There were so many restrictions in place during the first two years of the pandemic that it was hard to tell when Ordinary Time ended and Lent began, Father Jim Gardiner, a Franciscan Friar of the Atonement, said in a homily prior to the burning of the palms.
“The one just seemed to morph into the other,” he said. “This year it’s a bit different.”

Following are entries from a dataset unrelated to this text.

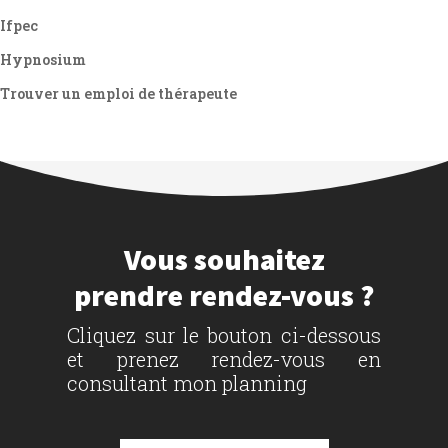
Ifpec
Hypnosium
Trouver un emploi de thérapeute
Vous souhaitez
prendre rendez-vous ?
Cliquez sur le bouton ci-dessous
et prenez rendez-vous en
consultant mon planning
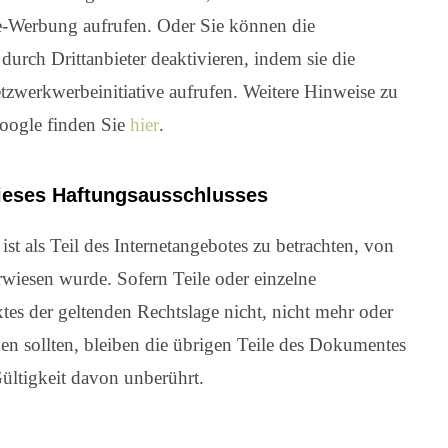
-Werbung aufrufen. Oder Sie können die
rch Drittanbieter deaktivieren, indem sie die
tzwerkwerbeinitiative aufrufen. Weitere Hinweise zu
ogle finden Sie
hier
.
ieses Haftungsausschlusses
ist als Teil des Internetangebotes zu betrachten, von
rwiesen wurde. Sofern Teile oder einzelne
tes der geltenden Rechtslage nicht, nicht mehr oder
hen sollten, bleiben die übrigen Teile des Dokumentes
Gültigkeit davon unberührt.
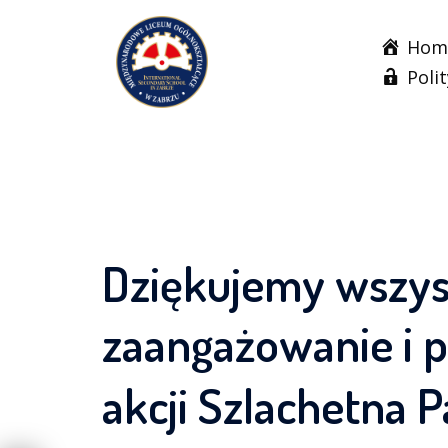
Skip
to
Hom
content
Poli
Dziękujemy wszys
zaangażowanie i p
akcji Szlachetna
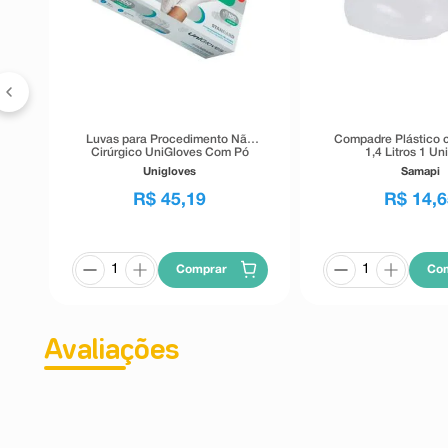
Luvas para Procedimento Não
Compadre Plástico
Cirúrgico UniGloves Com Pó
1,4 Litros 1 U
Tamanho M 100 Unidades
Unigloves
Samapi
R$
45
,
19
R$
14
,
6
Comprar
Co
Avaliações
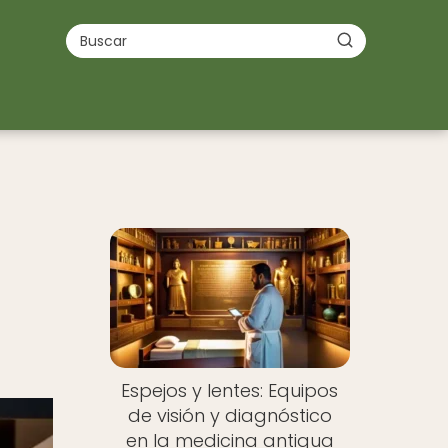
u
Espejos y lentes: Equipos
de visión y diagnóstico
en la medicina antigua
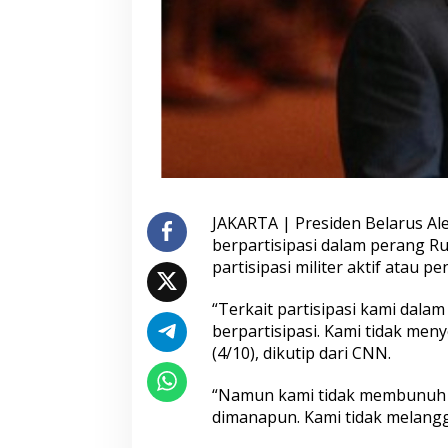
r
a
n
g
R
u
s
i
a
-
U
k
JAKARTA | Presiden Belarus A
r
berpartisipasi dalam perang Ru
a
partisipasi militer aktif atau 
i
n
a
“Terkait partisipasi kami dalam
,
berpartisipasi. Kami tidak me
T
(4/10), dikutip dari CNN.
a
p
“Namun kami tidak membunuh s
i
T
dimanapun. Kami tidak melangga
a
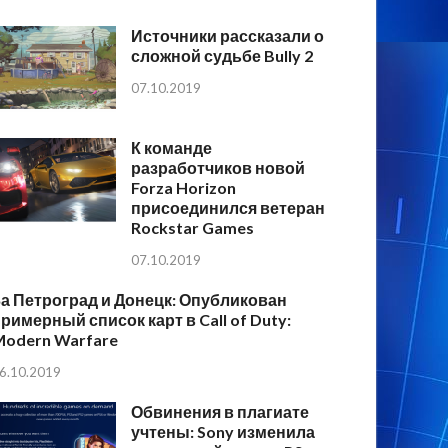
Источники рассказали о
сложной судьбе Bully 2
07.10.2019
К команде
разработчиков новой
Forza Horizon
присоединился ветеран
Rockstar Games
07.10.2019
а Петроград и Донецк: Опубликован
римерный список карт в Call of Duty:
Modern Warfare
6.10.2019
Обвинения в плагиате
учтены: Sony изменила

With Catholics in most places in the U.S. returning to some semblance of a pre-pandemic Lent season, Father Gardiner offered some suggestions to “get us in the mood for Lent,” to see the traditional practices of Lent — prayer, almsgiving and fasting — through a different prism.
“For prayer, try the equivalent of quiet sitting,” he said. “Sit comfortably, turn off or tune out all but unavoidable distractions and simply listen for three to five minutes. If you feel the need for a word or two, say ‘Speak, oh Lord, your servant is listening.'”
When it comes to fasting, traditionally associated with food, “give up gossip or frivolous conversation or the use of a word you’re not proud of, or refrain from talking down to others or talking bad about others,” he said.
And when it comes to almsgiving, “don’t hold back on material offerings,” he said, but also give people your time and compassion, such as “telephone time to a shut-in or making that call even though you know full well that it’s the other person who should be calling you first.”
Returning to customs and practices may take some getting used to again, but “it’s time to get ourselves in the mood for Lent,” he said. “The kind of Lent that results in observable and detectable and, more or less, permanent change for the better. The question for us today is not so much, are we ready? But how ready do we plan to be?”